In our first case, we will model a boolean function, AND. In the AND function, if both of the two inputs are 1 (true), then the output will also be 1 (true):

In [None]:
training_data = [
	(array([0,0,1]), 0),
	(array([0,1,1]), 0),
	(array([1,0,1]), 0),
	(array([1,1,1]), 1),
	]

Next, we'll set up our activation function. This is used to decide whether the output of our perceptron should be 1 or 0. We will use a very simple unit step function. If the result of our perceptron is less than zero, we will output zero. Otherwise, we will output 1.

In [None]:
# Activation function. If the input is less than zero,
# returns zero, otherwise return 1. This is a unit step
# activation function.
def activation(x):
  if x < 0:
    return 0
  else:
    return 1

Finally come the parameters that define how our perceptron behaves. We refer to these as hyperparameters, to distinguish them from the weights, which are sometimes called the parameters.

In [None]:
epochs = 100              # the number of training iterations, which we call epochs
learning_rate = 0.8       # the learning rate - scales how much we update on each iteration

Next, we will make a little list where we'll keep track of how well training has gone. Oh, and while we're at it, let's initialise the weights too.

In [None]:
errors = []               # an array to store the errors in
weights = random.rand(3)  # an array of initial weights

So next, we have the training process. At each epoch (iteration, step), we randomly select a training example. With that example, we work out the [dot product](https://www.mathsisfun.com/algebra/vectors-dot-product.html) of the features and our current weights. This gives us the activation potential - how much our neuron is trying to fire.

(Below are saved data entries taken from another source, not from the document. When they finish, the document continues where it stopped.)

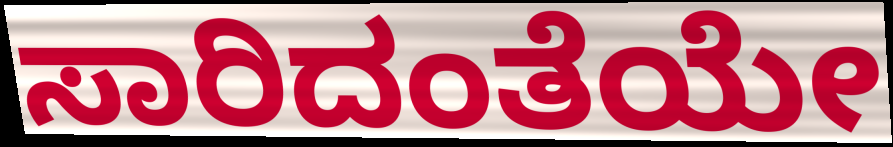
ಸಾರಿದಂತೆಯೇ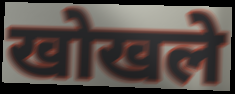
खोखले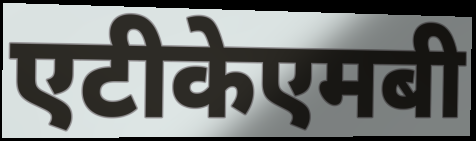
एटीकेएमबी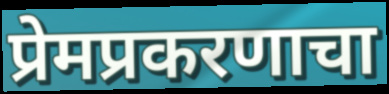
प्रेमप्रकरणाचा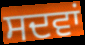
ਸਦਵਾਂ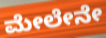
ಮೇಲೇನೇ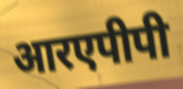
आरएपीपीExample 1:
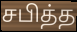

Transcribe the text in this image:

சபித்த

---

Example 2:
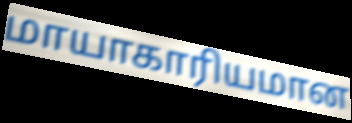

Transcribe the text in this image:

மாயாகாரியமான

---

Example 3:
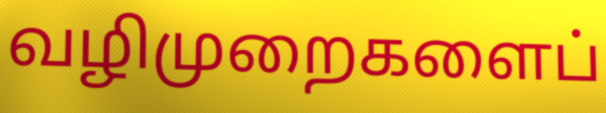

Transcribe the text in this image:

வழிமுறைகளைப்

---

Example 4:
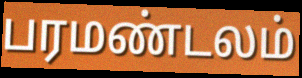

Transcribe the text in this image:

பரமண்டலம்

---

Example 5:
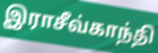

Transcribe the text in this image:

இராசீவ்காந்திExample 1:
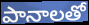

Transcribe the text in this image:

పానాలతో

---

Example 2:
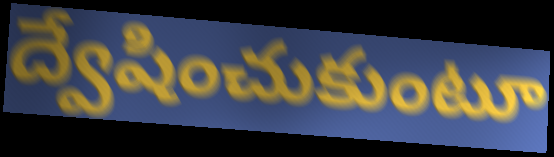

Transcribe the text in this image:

ద్వేషించుకుంటూ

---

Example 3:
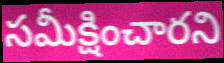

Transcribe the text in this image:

సమీక్షించారని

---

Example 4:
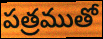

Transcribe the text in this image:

Next, we put this through our activation function to see what our neuron really does, and compare that to what the answer should be, for this example. The difference is our error; how far wrong were we? We'll store that error so we can view them later.

In the mean time, we'll update our weights, so they become closer to where they should have been. i.e. we try to reduce the error to zero. The learning rate scales how big that update is. Here's the code.

In [None]:
# Do this for every epoch
for i in range(epochs):

	# Choose a random training example, setting the variabel x to
	# be the input vector, and the variable expected to be the expected output
	x, expected = choice(training_data)

  # Find the dot product of the current weights and the inputs
	result = dot(weights, x)

  # Run the result through out activation function to get the output
	output = activation(result)

  # Find the error: how much this output differs from the expected output
	error = expected - output

	# Add the errors to the error list, so we can display it later
	errors.append(error)

  # Adjust the weights
	weights += learning_rate * error * x

So, how did we do? Let's go through the examples in the training set, and fire our weighted perceptron - using the learning weights, $w$ - for each eaxmple.

In [None]:
# Go through all of our data, and see what the perceptron
# outputs for it, now it is trained
for x, _ in training_data:
  result = dot(x, weights)
  output = activation(result)
  print("{}: {} -> {}".format(x[:2], result, output))


How does it look? Did we nail it?

Finally, let's print a graph of those errors, to see how the process went.

In [None]:
plt.ylim([-1,1])
plt.plot(errors)

### Exercises for you to try

Try adapting the training data array to model these functions, running again for each one:
* OR  - output is 1 if either or both inputs are 1
* NAND -  output is 1 if and only if both inputs are 0 (not and)
* XOR  -  ouput is 1 if only one of the inputs is 1, not if both or none are 1 (exclusive or)

What did you find? Did they all work? If not, why not?